Could you carry on the abstract below on nutrient patterns and breast cancer risk among Iranian women, starting after its last sentence?

SELECTED PASSAGE section start

Nutrient Patterns and Risk of Breast Cancer among Iranian Women: a Case- Control Study

Document Type: Methodological papers

Authors

1 Department of Community Nutrition, Faculty of Nutrition Sciences and Food Technology, National Nutrition and Food Technology Research Institute, Shahid Beheshti University of Medical Sciences, Tehran, Iran.

2 Department of Basic Medical Sciences, Faculty of Nutrition Sciences and Food Technology, National Nutrition and Food Technology Research Institute, Shahid Beheshti University of Medical Sciences, Tehran, Iran.

Abstract

Objective: To explore the role of nutrient patterns in the etiology of breast cancer (BCa) among Iranian women.
Methods: The study included 134 newly diagnosed cases of BCa and 267 hospitalized controls. A validated
semi-quantitative food frequency questionnaire (FFQ) was used to assess dietary intake. Nutrient patterns were obtained
using principal component analysis using Varimax rotation and logistic regression was performed to estimate breast
cancer risk. Results: We identified 4 major nutrient patterns. First was high in consumption of vitamins B1, B2, B3, B5,
B6, B9, C, magnesium, iron, carbohydrate, fiber, selenium, zinc, protein, potassium, and calcium. The second nutrient
pattern included Vitamins B12, A and cholesterol, while the third featured vitamin D, EPA and DHA. The fourth was
characterized by vitamin E, MUFA and saturated fatty acids. After adjusting for age, patterns 1 and 3 were associated
with a lower risk of BCa (OR=0.51, 95% CI: 0.33- 0.80, P=0.003, OR=0.64, 95% CI: 0.42- 0.98, P= 0.04 respectively).

SELECTED PASSAGE section end
EXTRACTED ENTRIES section start

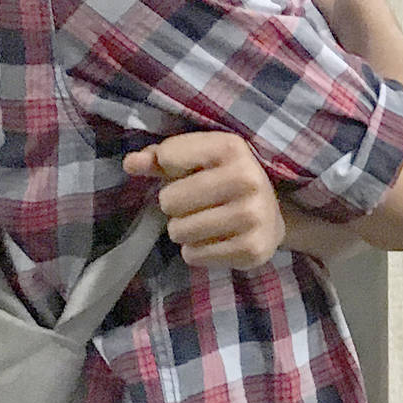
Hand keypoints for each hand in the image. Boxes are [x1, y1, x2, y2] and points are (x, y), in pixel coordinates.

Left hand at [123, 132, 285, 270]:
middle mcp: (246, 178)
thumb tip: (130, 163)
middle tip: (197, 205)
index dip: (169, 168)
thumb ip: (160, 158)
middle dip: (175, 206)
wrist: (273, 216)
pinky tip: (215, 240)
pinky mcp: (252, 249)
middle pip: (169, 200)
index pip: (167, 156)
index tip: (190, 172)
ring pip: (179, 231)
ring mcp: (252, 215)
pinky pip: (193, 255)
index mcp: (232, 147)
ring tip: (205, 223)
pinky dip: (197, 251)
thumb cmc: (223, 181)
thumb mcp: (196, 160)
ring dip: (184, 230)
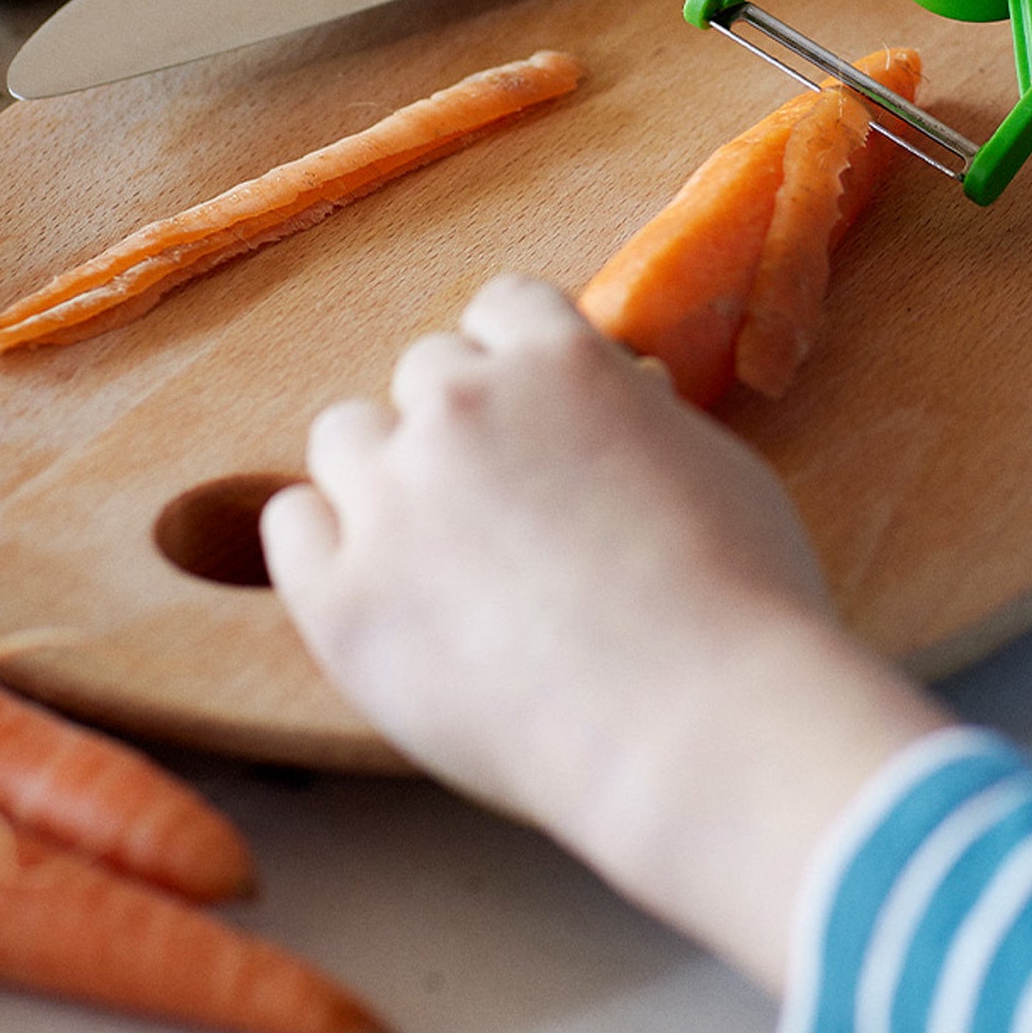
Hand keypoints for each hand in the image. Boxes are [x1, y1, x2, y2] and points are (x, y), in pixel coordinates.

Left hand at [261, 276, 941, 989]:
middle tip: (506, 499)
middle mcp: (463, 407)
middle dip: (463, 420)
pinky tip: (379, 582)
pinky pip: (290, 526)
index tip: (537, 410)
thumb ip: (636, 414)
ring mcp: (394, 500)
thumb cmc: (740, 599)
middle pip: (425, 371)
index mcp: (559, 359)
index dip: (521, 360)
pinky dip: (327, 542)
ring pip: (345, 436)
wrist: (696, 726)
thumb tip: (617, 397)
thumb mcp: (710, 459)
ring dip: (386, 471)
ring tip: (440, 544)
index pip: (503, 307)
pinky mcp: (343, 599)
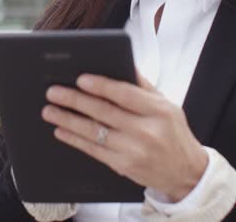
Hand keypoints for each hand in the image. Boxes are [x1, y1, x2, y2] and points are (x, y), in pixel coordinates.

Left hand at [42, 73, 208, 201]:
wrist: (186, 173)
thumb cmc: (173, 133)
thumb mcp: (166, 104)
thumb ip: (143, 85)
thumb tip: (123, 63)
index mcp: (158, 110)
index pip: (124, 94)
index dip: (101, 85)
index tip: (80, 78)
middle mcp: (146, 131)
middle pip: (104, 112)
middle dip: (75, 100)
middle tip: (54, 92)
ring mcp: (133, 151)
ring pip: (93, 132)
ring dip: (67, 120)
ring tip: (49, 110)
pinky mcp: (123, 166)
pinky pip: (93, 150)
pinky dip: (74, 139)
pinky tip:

EXTRACTED ENTRIES section end

[RESPONSE]
However, after further adjustment for all confounders in multivariate analysis, the association remained significant only
for pattern 1 (OR=0.52, 95% CI: 0.32- 0.82, P=0.006). Conclusion: Adherence to a nutrient pattern rich in vitamin B,
minerals and fiber is associated with a lower risk of breast cancer.